Shipbrokers could have faced a moment of terror in these times of the coronavirus ­pandemic, falling trade volumes and a slump in new ship orders. Disrupted supply chains, the meltdown in the oil markets and strained capital markets during the past five months ­created a trading environment even more tumultuous than the global financial crisis more than a decade ago.

But market dislocation has a special place in the heart of those in the shipping business. When markets panic, there is always a lucrative trade to be made. This week, Clarksons proved just that.

Despite the upheaval, the world’s largest shipbroking and consultancy group reported a rise in profits for the first half of the year, with its core broking operation performing particularly strongly.

That gave it the confidence not only to pay out a maintained interim dividend of 25 pence ($0.33) per share.

The results were robust enough for its board to justify paying the 53-pence final dividend that had been deferred in March as concern spread about the impact of the pandemic.

Shares trade up

Unsurprisingly, shareholders loved the news. Clarksons’ shares were trading up 250 pence or 12% at 2,350 pence in London at midday on Monday.

Clarksons is understandably keen to boast that it has now delivered 17 years of consecutive dividend growth. That is impressive for any business, but in shipping it surely must rank as good as any publicly quoted company associated with this industry.

That record hasn’t been achieved without a few arguments along the way.

Repeated shareholder revolts — particularly over the terms of pay for chief executive Andi Case and finance boss Jeff Woyda — have needed two formal boardroom reviews of the company’s remuneration policy.

Chairman Bill Thomas, who received a knighthood at the beginning of the year, has admitted the ­contracts do not “conform to current market norms” and will change as and when new executive leaders are appointed.

Even after this week’s rise, Clarksons’ share price is 25% below its 3,135-pence high for the last year, although 21% above its low of 1,936 pence.

Sustainable growth

Nevertheless, Case and Woyda can claim credit for leading the sustainable and profitable expansion of the group over the past decade-and-a-half from being merely one of the biggest shipbrokers to becoming the dominant force in the market.

Recent expansion, including the modest acquisition of Spanish products broker Martankers, has lifted its staff numbers to more than 1,600 in 53 offices. It claims to be either the number one or two in all the markets it works in.

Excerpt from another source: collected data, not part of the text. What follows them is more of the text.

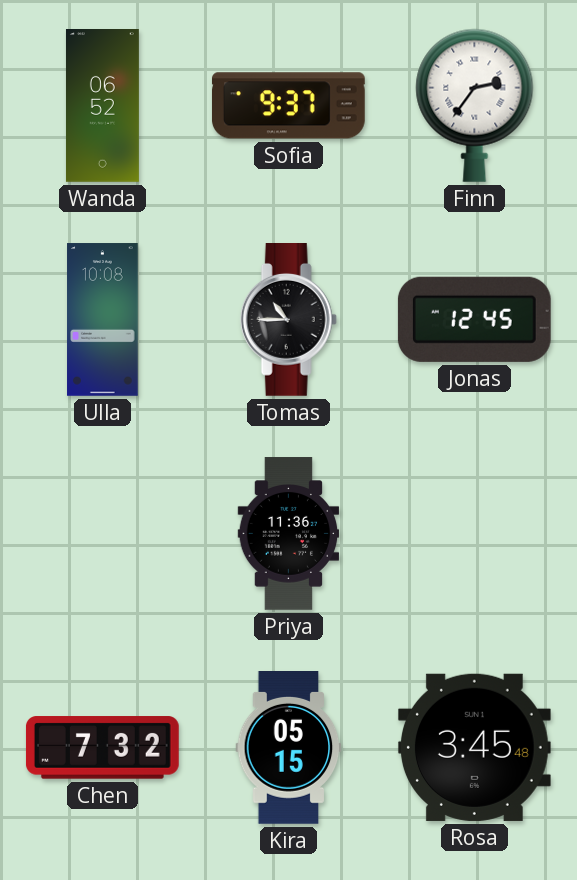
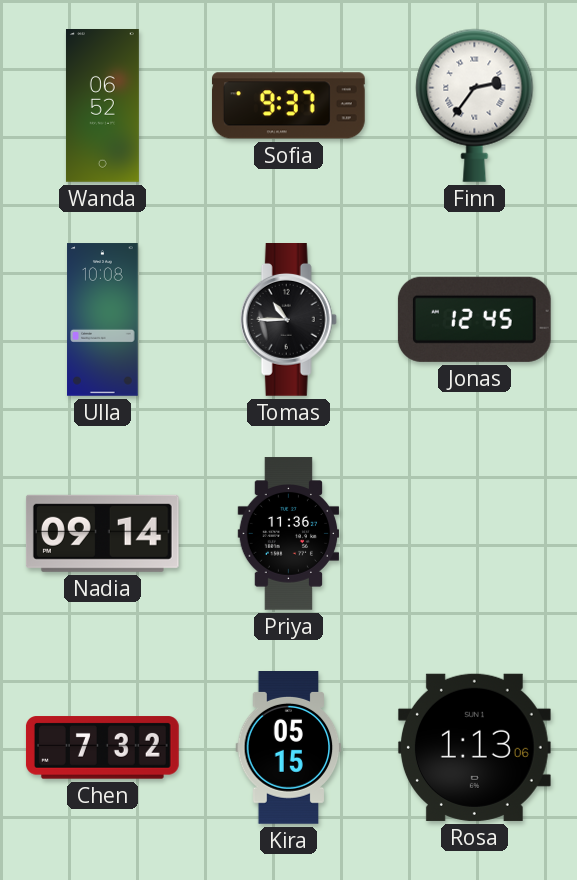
Nadia: none -> 09:14
Rosa: 3:45 -> 1:13
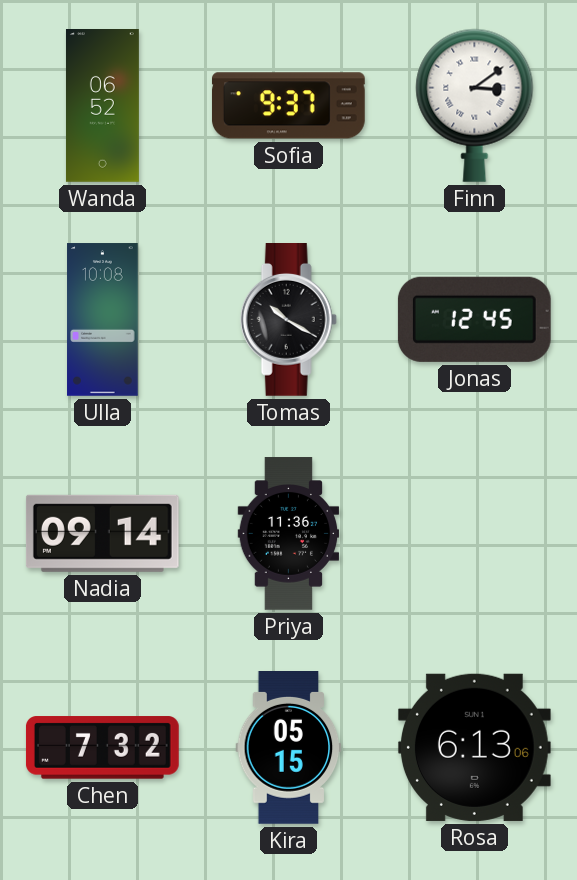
Finn: 2:36 -> 3:09
Tomas: 10:45 -> 10:20
Rosa: 1:13 -> 6:13
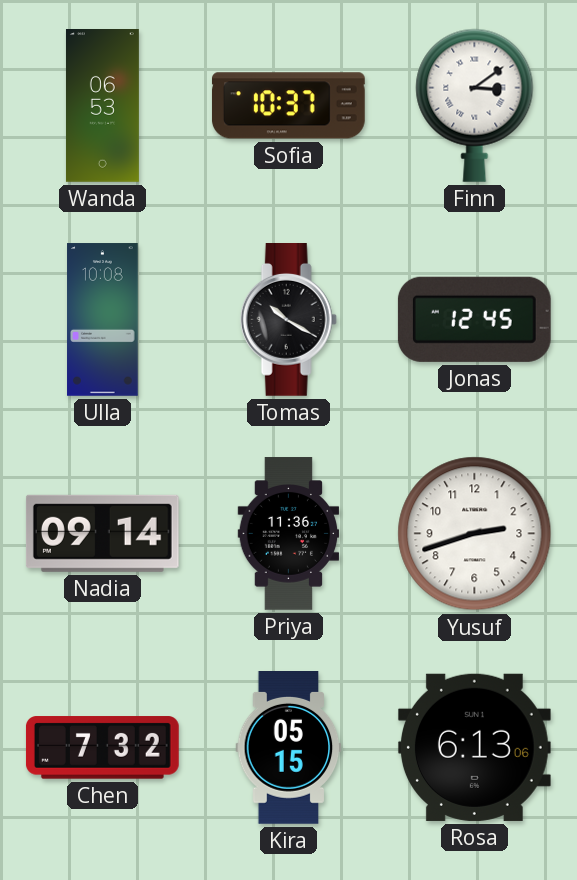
Wanda: 06:52 -> 06:53
Sofia: 9:37 -> 10:37
Yusuf: none -> 2:42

Clarksons’ success has been about a focus on building core market strength while not being afraid to cut those businesses that either fail to deliver or face ­sectoral decline.

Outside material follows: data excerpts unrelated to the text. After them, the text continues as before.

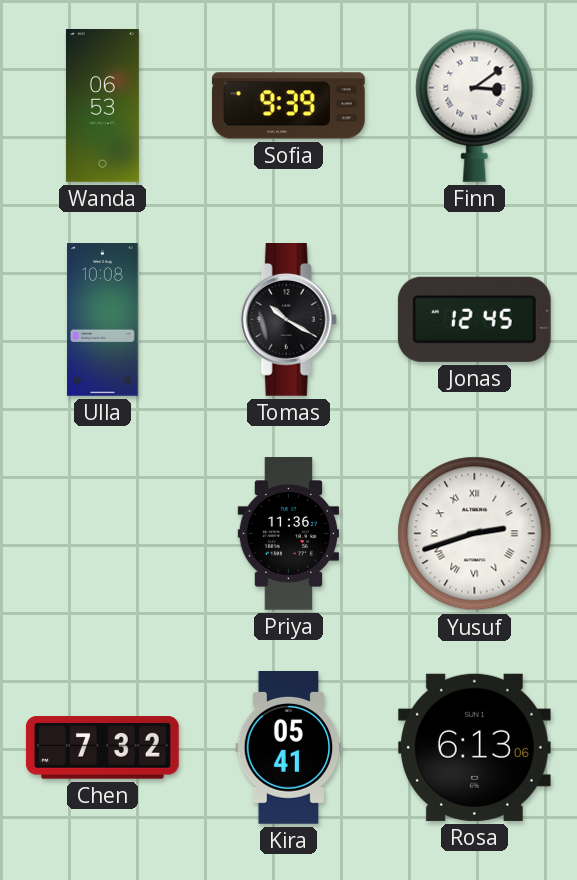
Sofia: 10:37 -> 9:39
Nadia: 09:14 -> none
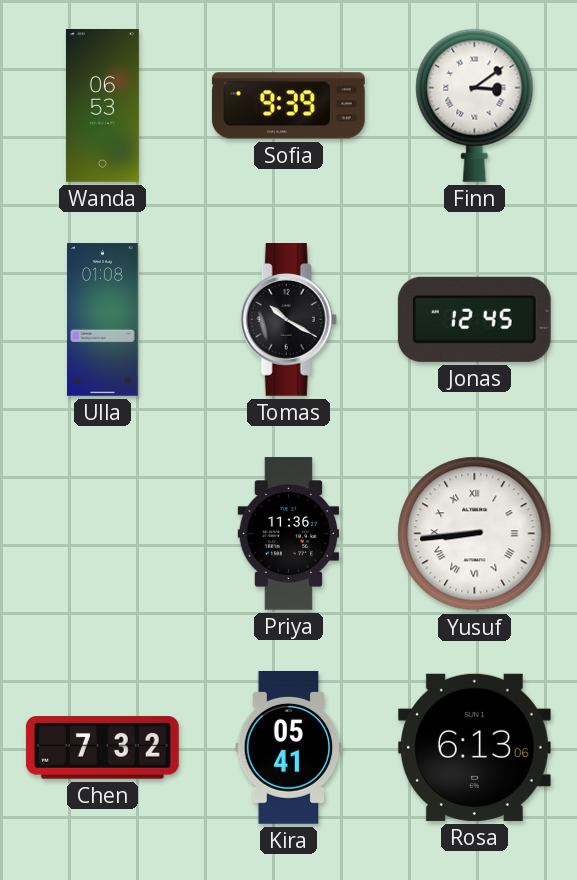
Ulla: 10:08 -> 01:08
Yusuf: 2:42 -> 8:44
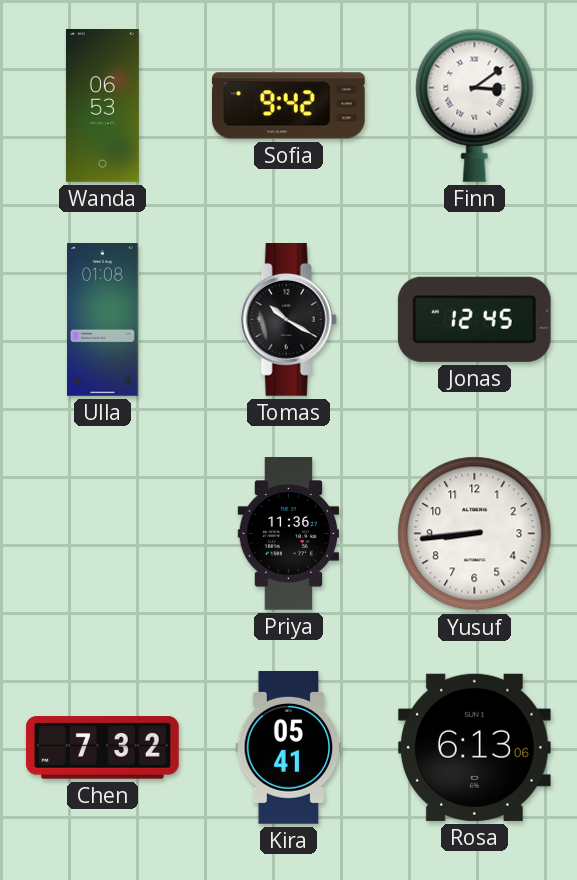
Sofia: 9:39 -> 9:42
Yusuf numerals: Roman -> Arabic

Its shipbroking division lifted profit 35% in the first half on the back of the strength of the tanker and gas markets, while its research division increased profit by more than 10%.

New technology

Money is continuing to be invested in its Sea/ online trading and information platform, with a capital ­markets day that was delayed due to coronavirus set to showcase the technology.

Although the newbuilding market remains depres­sed, Clarksons has been successful in broking deals for new ships that will use alternative fuels. Although only 3% of the current fleet does not use oil for propulsion, such ships account for 23% of the orderbook.

Case said Clarksons was proud to have played a ­significant role in a number of these initiatives. TradeWinds has previously cited Clarksons’ reported involvement in Project Ambition to build a series of dual-fuelled capesizes.

However, Clarksons’ finance division made a loss in the first half due to the dearth of money market activity, and it is cutting costs following a review conducted at the end of 2019. Likewise, its port services division faces cost cuts to redress a fall in profits.

The net result of this disciplined approach saw the group’s free cash rise to £88.8m at the mid-year from £68.7m six months earlier. If it wanted to take out a rival, it has more than enough firepower, although a share deal would probably be preferred by shareholders.

Thomas, who was appointed chairman in February 2019, concedes that the second half of 2020 will be ­difficult as the full impact of the Covid-19 crisis is felt. But shareholders can be confident that the group’s strength in depth will limit the impact.